The platform was developed on the Ubuntu 22.04 OS using Python version 3.8.18. A graphical user interface was built utilizing the Flask framework, CSS, and HTML5, while the programmatic API functionality was implemented through Flask. All deep learning models were constructed using PyTorch version 2.1.2, with GPU acceleration achieved via CUDA version 12.1. The core of the platform is deployed through Docker containers. Additionally, some template-based single-step retrosynthesis prediction models, derived from the template_relevance subproject of ASKCOS v2, were deployed using Torch Server. All template-related computational tasks were carried out using RDChiral54 and RDKit55.

Implementation of agent

The Agent component is based on the ChemCrow framework, with its core model replaced from ChatGPT to the open-source Llama3.1:70b (deployed via Ollama). Additionally, by encapsulating the Request functionality, the Agent enables the invocation of ChemEnzyRetroPlanner’s seven module tools, serving as a replacement for the paid IBM Chemistry synthesis planning tools used in ChemCrow. Furthermore, the Agent introduces tools for enzymatic reaction identification, enzyme recommendation, and enzyme active site detection and annotation. Complete set of tool support is presented in Fig. 5b. We also developed a standalone Agent dialogue interface based on Streamlit, where users can interact with the chatbot to perform various tasks related to hybrid enzymatic-organic synthesis planning. The chatbot interface is shown in Fig. S9. We also present the system prompt used in the implementation of the Agent in Supplementary Information S1.9.

Operational requirements

The ChemEnzyRetroPlanner system is modular and can be deployed in two independent components. The first is the platform web server, which hosts the web interface and all predictive tools described herein. It primarily handles user interaction and the persistent invocation of models. The second is the Agent client, which is responsible for dialogue-based reasoning and the execution of chain-of-thought logic.

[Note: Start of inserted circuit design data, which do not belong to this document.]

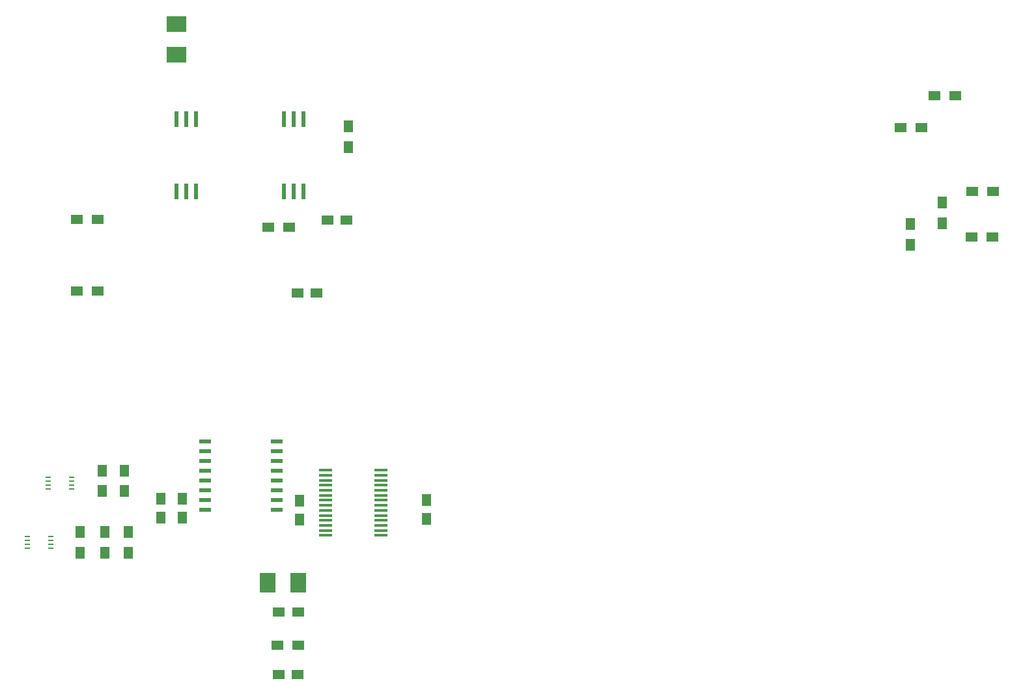
<source format=gbr>
G04 #@! TF.FileFunction,Paste,Top*
%FSLAX46Y46*%
G04 Gerber Fmt 4.6, Leading zero omitted, Abs format (unit mm)*
G04 Created by KiCad (PCBNEW 4.0.7-e2-6376~61~ubuntu18.04.1) date Mon Nov 26 09:53:18 2018*
%MOMM*%
%LPD*%
G01*
G04 APERTURE LIST*
%ADD10C,0.100000*%
%ADD11R,1.500000X1.300000*%
%ADD12R,1.300000X1.500000*%
%ADD13R,0.750000X0.250000*%
%ADD14R,0.600000X2.000000*%
%ADD15R,1.500000X0.600000*%
%ADD16R,1.750000X0.450000*%
%ADD17R,1.500000X1.250000*%
%ADD18R,2.500000X2.000000*%
%ADD19R,1.250000X1.500000*%
%ADD20R,2.000000X2.500000*%
G04 APERTURE END LIST*
D10*
D11*
X141250000Y-69420000D03*
X138550000Y-69420000D03*
D12*
X251110000Y-67230000D03*
X251110000Y-69930000D03*
X246930000Y-69980000D03*
X246930000Y-72680000D03*
D11*
X250075000Y-53300000D03*
X252775000Y-53300000D03*
X245675000Y-57475000D03*
X248375000Y-57475000D03*
D13*
X135202500Y-110672500D03*
X135202500Y-111172500D03*
X135202500Y-111672500D03*
X135202500Y-112172500D03*
X132102500Y-110672500D03*
X132102500Y-111172500D03*
X132102500Y-112172500D03*
X132102500Y-111672500D03*
X137902500Y-102952500D03*
X137902500Y-103452500D03*
X137902500Y-103952500D03*
X137902500Y-104452500D03*
X134802500Y-102952500D03*
X134802500Y-103452500D03*
X134802500Y-104452500D03*
X134802500Y-103952500D03*
D14*
X151515000Y-65790000D03*
X152785000Y-65790000D03*
X154055000Y-65790000D03*
X165485000Y-65790000D03*
X166755000Y-65790000D03*
X168025000Y-65790000D03*
X168025000Y-56390000D03*
X166755000Y-56390000D03*
X165485000Y-56390000D03*
X154055000Y-56390000D03*
X152785000Y-56390000D03*
X151515000Y-56390000D03*
D15*
X164502500Y-107207500D03*
X164502500Y-105937500D03*
X164502500Y-104667500D03*
X164502500Y-103397500D03*
X164502500Y-102127500D03*
X164502500Y-100857500D03*
X164502500Y-99587500D03*
X164502500Y-98317500D03*
X155202500Y-98317500D03*
X155202500Y-99587500D03*
X155202500Y-100857500D03*
X155202500Y-102127500D03*
X155202500Y-103397500D03*
X155202500Y-104667500D03*
X155202500Y-105937500D03*
X155202500Y-107207500D03*
D16*
X170852500Y-102037500D03*
X170852500Y-102687500D03*
X170852500Y-103337500D03*
X170852500Y-103987500D03*
X170852500Y-104637500D03*
X170852500Y-105287500D03*
X170852500Y-105937500D03*
X170852500Y-106587500D03*
X170852500Y-107237500D03*
X170852500Y-107887500D03*
X170852500Y-108537500D03*
X170852500Y-109187500D03*
X170852500Y-109837500D03*
X170852500Y-110487500D03*
X178052500Y-110487500D03*
X178052500Y-109837500D03*
X178052500Y-109187500D03*
X178052500Y-108537500D03*
X178052500Y-107887500D03*
X178052500Y-107237500D03*
X178052500Y-106587500D03*
X178052500Y-105937500D03*
X178052500Y-105287500D03*
X178052500Y-104637500D03*
X178052500Y-103987500D03*
X178052500Y-103337500D03*
X178052500Y-102687500D03*
X178052500Y-102037500D03*
D12*
X173890000Y-60020000D03*
X173890000Y-57320000D03*
D11*
X166120000Y-70450000D03*
X163420000Y-70450000D03*
X141270000Y-78730000D03*
X138570000Y-78730000D03*
X167310000Y-124750000D03*
X164610000Y-124750000D03*
D17*
X173630000Y-69520000D03*
X171130000Y-69520000D03*
X167220000Y-78940000D03*
X169720000Y-78940000D03*
D18*
X151520000Y-47990000D03*
X151520000Y-43990000D03*
D19*
X149452500Y-108212500D03*
X149452500Y-105712500D03*
X152252500Y-108212500D03*
X152252500Y-105712500D03*
X184000000Y-108360000D03*
X184000000Y-105860000D03*
X167502500Y-108462500D03*
X167502500Y-105962500D03*
D17*
X167260000Y-128600000D03*
X164760000Y-128600000D03*
X167320000Y-120490000D03*
X164820000Y-120490000D03*
D20*
X167350000Y-116660000D03*
X163350000Y-116660000D03*
D12*
X145252500Y-112772500D03*
X145252500Y-110072500D03*
X144752500Y-104752500D03*
X144752500Y-102052500D03*
X142152500Y-110072500D03*
X142152500Y-112772500D03*
X141852500Y-102052500D03*
X141852500Y-104752500D03*
X138952500Y-110072500D03*
X138952500Y-112772500D03*
D11*
X257560000Y-71720000D03*
X254860000Y-71720000D03*
X257690000Y-65800000D03*
X254990000Y-65800000D03*
M02*

</source>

The platform web server can be reliably operated on a standard consumer-grade computer. Empirical tests confirmed that it can be stably deployed on a Dell OptiPlex-7090 workstation equipped with a single NVIDIA RTX 3060 GPU (12 GB VRAM), an 8-core Intel® Core™ i7-11700 CPU @ 2.50 GHz, and 32 GB of RAM. In contrast, the Agent client runs LLMs with up to 70 billion parameters, requiring significantly more computational resources. Recommended deployment settings include either a single NVIDIA GPU with at least 48 GB of VRAM (e.g., RTX A6000-48GB, A100-80GB, or H100-80GB), or an inference server equipped with at least three NVIDIA GPUs, each with 24 GB of VRAM (e.g., RTX 3090-24GB or RTX 4090-24GB), to ensure efficient inference performance.

All predictive models integrated into the system were trained on a server equipped with NVIDIA Tesla A100-SXM4-80GB GPUs and 64 core AMD EPYC 7742 CPUs @ 2.25 GHz. Inference benchmarking was performed on the aforementioned Dell OptiPlex-7090 desktop.

Reporting summary

Further information on research design is available in the Nature Portfolio Reporting Summary linked to this article.